___ MATERIAL FOR THE TASK ___
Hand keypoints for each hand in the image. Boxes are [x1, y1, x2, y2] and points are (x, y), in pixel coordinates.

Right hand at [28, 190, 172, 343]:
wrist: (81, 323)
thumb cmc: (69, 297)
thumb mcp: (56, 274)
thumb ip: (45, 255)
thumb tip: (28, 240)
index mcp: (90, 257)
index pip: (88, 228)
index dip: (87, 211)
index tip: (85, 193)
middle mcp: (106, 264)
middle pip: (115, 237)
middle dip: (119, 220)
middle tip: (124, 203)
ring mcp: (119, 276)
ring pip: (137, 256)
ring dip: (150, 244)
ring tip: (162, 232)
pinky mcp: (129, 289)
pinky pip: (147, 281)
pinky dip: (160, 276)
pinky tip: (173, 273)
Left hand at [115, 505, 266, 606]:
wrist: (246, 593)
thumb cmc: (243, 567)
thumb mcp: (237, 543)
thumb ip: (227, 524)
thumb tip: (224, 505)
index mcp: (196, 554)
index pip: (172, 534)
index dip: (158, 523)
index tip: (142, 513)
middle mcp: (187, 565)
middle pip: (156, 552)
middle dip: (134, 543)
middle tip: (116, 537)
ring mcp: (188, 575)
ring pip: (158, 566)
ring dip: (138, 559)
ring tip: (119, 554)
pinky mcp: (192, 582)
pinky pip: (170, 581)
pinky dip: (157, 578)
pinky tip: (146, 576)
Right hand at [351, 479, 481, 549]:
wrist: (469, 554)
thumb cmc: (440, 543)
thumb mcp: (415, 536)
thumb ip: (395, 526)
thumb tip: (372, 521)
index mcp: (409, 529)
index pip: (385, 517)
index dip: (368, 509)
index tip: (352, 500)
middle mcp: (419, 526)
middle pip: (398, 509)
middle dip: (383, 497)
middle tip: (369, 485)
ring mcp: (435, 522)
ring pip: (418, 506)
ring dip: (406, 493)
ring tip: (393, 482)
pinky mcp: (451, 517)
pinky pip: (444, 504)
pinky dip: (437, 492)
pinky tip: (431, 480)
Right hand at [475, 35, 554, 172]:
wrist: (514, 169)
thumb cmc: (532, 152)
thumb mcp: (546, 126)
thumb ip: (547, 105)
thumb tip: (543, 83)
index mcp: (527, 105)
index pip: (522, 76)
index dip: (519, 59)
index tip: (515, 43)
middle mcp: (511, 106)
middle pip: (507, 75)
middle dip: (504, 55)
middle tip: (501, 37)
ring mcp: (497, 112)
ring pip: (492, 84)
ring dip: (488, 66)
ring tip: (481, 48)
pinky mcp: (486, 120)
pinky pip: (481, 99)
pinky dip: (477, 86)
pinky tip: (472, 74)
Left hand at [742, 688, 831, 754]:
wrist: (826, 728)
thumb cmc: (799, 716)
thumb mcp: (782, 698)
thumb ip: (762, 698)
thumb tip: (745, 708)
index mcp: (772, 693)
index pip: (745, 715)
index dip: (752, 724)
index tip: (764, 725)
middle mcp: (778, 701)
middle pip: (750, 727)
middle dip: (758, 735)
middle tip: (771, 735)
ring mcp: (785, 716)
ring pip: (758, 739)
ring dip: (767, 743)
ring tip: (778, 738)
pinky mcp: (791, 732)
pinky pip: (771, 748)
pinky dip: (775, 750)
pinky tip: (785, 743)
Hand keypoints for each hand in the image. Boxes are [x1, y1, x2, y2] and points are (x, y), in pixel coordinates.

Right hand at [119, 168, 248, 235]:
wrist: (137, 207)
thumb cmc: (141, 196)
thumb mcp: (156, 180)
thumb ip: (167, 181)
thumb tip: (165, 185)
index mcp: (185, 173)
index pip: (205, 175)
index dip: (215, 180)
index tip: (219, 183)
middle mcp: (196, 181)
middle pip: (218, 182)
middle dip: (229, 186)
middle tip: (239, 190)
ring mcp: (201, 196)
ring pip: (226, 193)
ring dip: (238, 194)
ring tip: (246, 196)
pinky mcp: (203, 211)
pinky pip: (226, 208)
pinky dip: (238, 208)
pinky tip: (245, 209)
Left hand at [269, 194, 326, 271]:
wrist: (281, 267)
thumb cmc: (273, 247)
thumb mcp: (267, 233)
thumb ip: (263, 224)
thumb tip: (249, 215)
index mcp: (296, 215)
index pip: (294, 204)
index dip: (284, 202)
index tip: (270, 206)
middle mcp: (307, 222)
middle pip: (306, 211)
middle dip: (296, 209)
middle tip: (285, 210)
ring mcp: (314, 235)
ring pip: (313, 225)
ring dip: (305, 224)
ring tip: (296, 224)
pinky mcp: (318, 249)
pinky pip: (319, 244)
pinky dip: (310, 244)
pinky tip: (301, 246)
___
WORK REQUIRED:
Every line in the entries above that has the word "hand" should be identified and copied.

RESPONSE AREA:
Hand keypoints for each hand in the image. Boxes are [x1, y1, x2, y2] and points are (x, y), in pixel coordinates.
Right hand at [28, 190, 172, 343]:
Left hand at [115, 505, 266, 606]:
Right hand at [351, 479, 481, 549]:
Right hand at [475, 35, 554, 172]:
Left hand at [742, 688, 831, 754]:
Hand keypoints for each hand in the image. Boxes are [x1, y1, x2, y2] and points are (x, y), in pixel coordinates.
Right hand at [119, 168, 248, 235]:
Left hand at [269, 194, 326, 271]:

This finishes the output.